EXERCISE OBJECTIVE:
Repeat, exactly and in full, the lines of the listing below, but without any pictures.

*** Opening GIVEN RECORDS ***

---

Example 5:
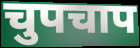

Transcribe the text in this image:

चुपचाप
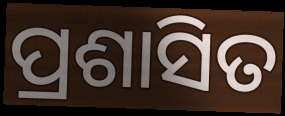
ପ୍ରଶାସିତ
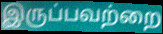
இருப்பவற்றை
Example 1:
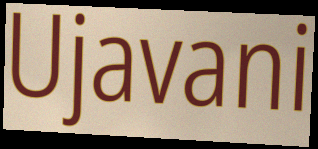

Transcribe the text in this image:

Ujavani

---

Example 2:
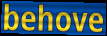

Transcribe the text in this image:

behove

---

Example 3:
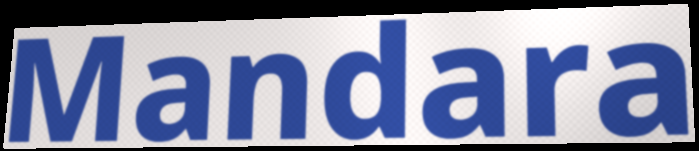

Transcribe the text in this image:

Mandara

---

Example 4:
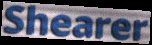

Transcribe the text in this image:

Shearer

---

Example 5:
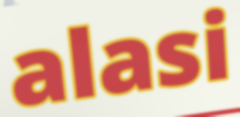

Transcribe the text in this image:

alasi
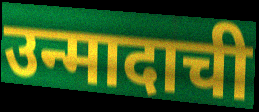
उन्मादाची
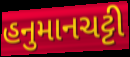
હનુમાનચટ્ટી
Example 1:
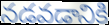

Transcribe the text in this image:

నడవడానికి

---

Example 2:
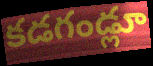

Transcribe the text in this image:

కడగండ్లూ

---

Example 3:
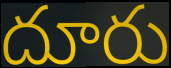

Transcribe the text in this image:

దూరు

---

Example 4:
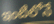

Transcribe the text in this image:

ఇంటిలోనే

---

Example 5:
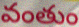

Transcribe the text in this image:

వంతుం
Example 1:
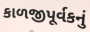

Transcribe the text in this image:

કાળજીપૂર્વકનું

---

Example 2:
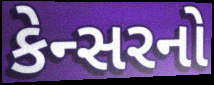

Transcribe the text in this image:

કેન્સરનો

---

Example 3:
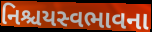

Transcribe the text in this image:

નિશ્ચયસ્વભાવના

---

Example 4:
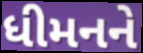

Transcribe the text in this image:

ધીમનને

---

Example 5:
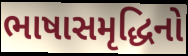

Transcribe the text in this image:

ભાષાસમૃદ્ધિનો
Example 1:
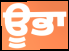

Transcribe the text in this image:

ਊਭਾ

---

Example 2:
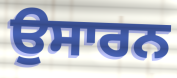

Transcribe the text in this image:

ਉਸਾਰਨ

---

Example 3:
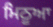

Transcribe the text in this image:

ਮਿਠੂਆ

*** Closing GIVEN RECORDS ***

SOLVED EXERCISE:
---

Example 5:

Transcribe the text in this image:

चुपचाप
ପ୍ରଶାସିତ
இருப்பவற்றை
Example 1:

Transcribe the text in this image:

Ujavani

---

Example 2:

Transcribe the text in this image:

behove

---

Example 3:

Transcribe the text in this image:

Mandara

---

Example 4:

Transcribe the text in this image:

Shearer

---

Example 5:

Transcribe the text in this image:

alasi
उन्मादाची
હનુમાનચટ્ટી
Example 1:

Transcribe the text in this image:

నడవడానికి

---

Example 2:

Transcribe the text in this image:

కడగండ్లూ

---

Example 3:

Transcribe the text in this image:

దూరు

---

Example 4:

Transcribe the text in this image:

ఇంటిలోనే

---

Example 5:

Transcribe the text in this image:

వంతుం
Example 1:

Transcribe the text in this image:

કાળજીપૂર્વકનું

---

Example 2:

Transcribe the text in this image:

કેન્સરનો

---

Example 3:

Transcribe the text in this image:

નિશ્ચયસ્વભાવના

---

Example 4:

Transcribe the text in this image:

ધીમનને

---

Example 5:

Transcribe the text in this image:

ભાષાસમૃદ્ધિનો
Example 1:

Transcribe the text in this image:

ਊਭਾ

---

Example 2:

Transcribe the text in this image:

ਉਸਾਰਨ

---

Example 3:

Transcribe the text in this image:

ਮਿਠੂਆ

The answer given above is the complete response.